▸ **EXERCISE**: Repeat the data that follows, keeping every character intact.

======== RECORDS FOR PROCESSING

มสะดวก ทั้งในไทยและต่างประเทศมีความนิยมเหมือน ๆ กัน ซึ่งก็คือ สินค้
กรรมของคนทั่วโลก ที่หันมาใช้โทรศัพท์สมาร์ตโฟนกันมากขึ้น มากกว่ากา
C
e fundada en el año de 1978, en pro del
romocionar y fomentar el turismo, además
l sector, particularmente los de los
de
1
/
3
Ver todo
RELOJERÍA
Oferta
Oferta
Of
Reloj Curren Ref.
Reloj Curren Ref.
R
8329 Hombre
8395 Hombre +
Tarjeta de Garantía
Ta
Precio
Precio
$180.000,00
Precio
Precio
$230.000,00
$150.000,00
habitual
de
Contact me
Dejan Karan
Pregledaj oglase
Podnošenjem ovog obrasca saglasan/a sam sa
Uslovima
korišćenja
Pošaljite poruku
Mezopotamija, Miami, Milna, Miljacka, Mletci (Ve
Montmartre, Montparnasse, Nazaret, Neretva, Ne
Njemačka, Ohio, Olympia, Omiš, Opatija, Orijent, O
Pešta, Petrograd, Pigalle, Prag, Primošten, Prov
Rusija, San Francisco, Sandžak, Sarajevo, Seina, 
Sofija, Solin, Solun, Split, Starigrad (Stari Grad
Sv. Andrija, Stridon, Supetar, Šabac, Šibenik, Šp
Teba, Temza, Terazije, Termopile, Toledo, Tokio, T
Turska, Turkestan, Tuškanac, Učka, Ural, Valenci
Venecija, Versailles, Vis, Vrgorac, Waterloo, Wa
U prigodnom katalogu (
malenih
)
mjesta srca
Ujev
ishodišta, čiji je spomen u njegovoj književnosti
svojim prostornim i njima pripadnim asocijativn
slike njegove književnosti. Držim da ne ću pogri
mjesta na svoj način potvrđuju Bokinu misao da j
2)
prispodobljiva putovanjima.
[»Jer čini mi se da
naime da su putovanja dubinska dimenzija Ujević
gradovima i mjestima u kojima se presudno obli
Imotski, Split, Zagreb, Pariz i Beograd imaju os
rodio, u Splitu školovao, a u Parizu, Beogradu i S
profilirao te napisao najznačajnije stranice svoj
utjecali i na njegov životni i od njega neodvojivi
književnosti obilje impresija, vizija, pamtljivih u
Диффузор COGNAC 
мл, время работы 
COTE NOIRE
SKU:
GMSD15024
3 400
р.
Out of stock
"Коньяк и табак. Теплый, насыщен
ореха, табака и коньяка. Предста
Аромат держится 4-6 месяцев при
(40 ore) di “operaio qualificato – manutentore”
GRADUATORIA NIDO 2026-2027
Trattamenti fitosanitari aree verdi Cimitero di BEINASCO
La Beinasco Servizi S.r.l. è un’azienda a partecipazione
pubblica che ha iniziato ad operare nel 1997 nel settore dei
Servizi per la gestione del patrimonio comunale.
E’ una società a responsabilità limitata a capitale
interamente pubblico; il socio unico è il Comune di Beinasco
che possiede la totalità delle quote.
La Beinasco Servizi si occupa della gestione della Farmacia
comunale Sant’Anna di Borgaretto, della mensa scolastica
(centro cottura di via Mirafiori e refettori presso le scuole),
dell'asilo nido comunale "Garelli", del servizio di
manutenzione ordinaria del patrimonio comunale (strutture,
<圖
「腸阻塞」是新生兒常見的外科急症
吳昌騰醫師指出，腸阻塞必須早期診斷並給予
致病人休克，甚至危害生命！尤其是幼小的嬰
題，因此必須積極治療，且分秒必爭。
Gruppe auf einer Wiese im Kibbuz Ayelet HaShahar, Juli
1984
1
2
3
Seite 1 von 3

================

▸ **WRITTEN ANSWER**:
มสะดวก ทั้งในไทยและต่างประเทศมีความนิยมเหมือน ๆ กัน ซึ่งก็คือ สินค้
กรรมของคนทั่วโลก ที่หันมาใช้โทรศัพท์สมาร์ตโฟนกันมากขึ้น มากกว่ากา
C
e fundada en el año de 1978, en pro del
romocionar y fomentar el turismo, además
l sector, particularmente los de los
de
1
/
3
Ver todo
RELOJERÍA
Oferta
Oferta
Of
Reloj Curren Ref.
Reloj Curren Ref.
R
8329 Hombre
8395 Hombre +
Tarjeta de Garantía
Ta
Precio
Precio
$180.000,00
Precio
Precio
$230.000,00
$150.000,00
habitual
de
Contact me
Dejan Karan
Pregledaj oglase
Podnošenjem ovog obrasca saglasan/a sam sa
Uslovima
korišćenja
Pošaljite poruku
Mezopotamija, Miami, Milna, Miljacka, Mletci (Ve
Montmartre, Montparnasse, Nazaret, Neretva, Ne
Njemačka, Ohio, Olympia, Omiš, Opatija, Orijent, O
Pešta, Petrograd, Pigalle, Prag, Primošten, Prov
Rusija, San Francisco, Sandžak, Sarajevo, Seina, 
Sofija, Solin, Solun, Split, Starigrad (Stari Grad
Sv. Andrija, Stridon, Supetar, Šabac, Šibenik, Šp
Teba, Temza, Terazije, Termopile, Toledo, Tokio, T
Turska, Turkestan, Tuškanac, Učka, Ural, Valenci
Venecija, Versailles, Vis, Vrgorac, Waterloo, Wa
U prigodnom katalogu (
malenih
)
mjesta srca
Ujev
ishodišta, čiji je spomen u njegovoj književnosti
svojim prostornim i njima pripadnim asocijativn
slike njegove književnosti. Držim da ne ću pogri
mjesta na svoj način potvrđuju Bokinu misao da j
2)
prispodobljiva putovanjima.
[»Jer čini mi se da
naime da su putovanja dubinska dimenzija Ujević
gradovima i mjestima u kojima se presudno obli
Imotski, Split, Zagreb, Pariz i Beograd imaju os
rodio, u Splitu školovao, a u Parizu, Beogradu i S
profilirao te napisao najznačajnije stranice svoj
utjecali i na njegov životni i od njega neodvojivi
književnosti obilje impresija, vizija, pamtljivih u
Диффузор COGNAC 
мл, время работы 
COTE NOIRE
SKU:
GMSD15024
3 400
р.
Out of stock
"Коньяк и табак. Теплый, насыщен
ореха, табака и коньяка. Предста
Аромат держится 4-6 месяцев при
(40 ore) di “operaio qualificato – manutentore”
GRADUATORIA NIDO 2026-2027
Trattamenti fitosanitari aree verdi Cimitero di BEINASCO
La Beinasco Servizi S.r.l. è un’azienda a partecipazione
pubblica che ha iniziato ad operare nel 1997 nel settore dei
Servizi per la gestione del patrimonio comunale.
E’ una società a responsabilità limitata a capitale
interamente pubblico; il socio unico è il Comune di Beinasco
che possiede la totalità delle quote.
La Beinasco Servizi si occupa della gestione della Farmacia
comunale Sant’Anna di Borgaretto, della mensa scolastica
(centro cottura di via Mirafiori e refettori presso le scuole),
dell'asilo nido comunale "Garelli", del servizio di
manutenzione ordinaria del patrimonio comunale (strutture,
<圖
「腸阻塞」是新生兒常見的外科急症
吳昌騰醫師指出，腸阻塞必須早期診斷並給予
致病人休克，甚至危害生命！尤其是幼小的嬰
題，因此必須積極治療，且分秒必爭。
Gruppe auf einer Wiese im Kibbuz Ayelet HaShahar, Juli
1984
1
2
3
Seite 1 von 3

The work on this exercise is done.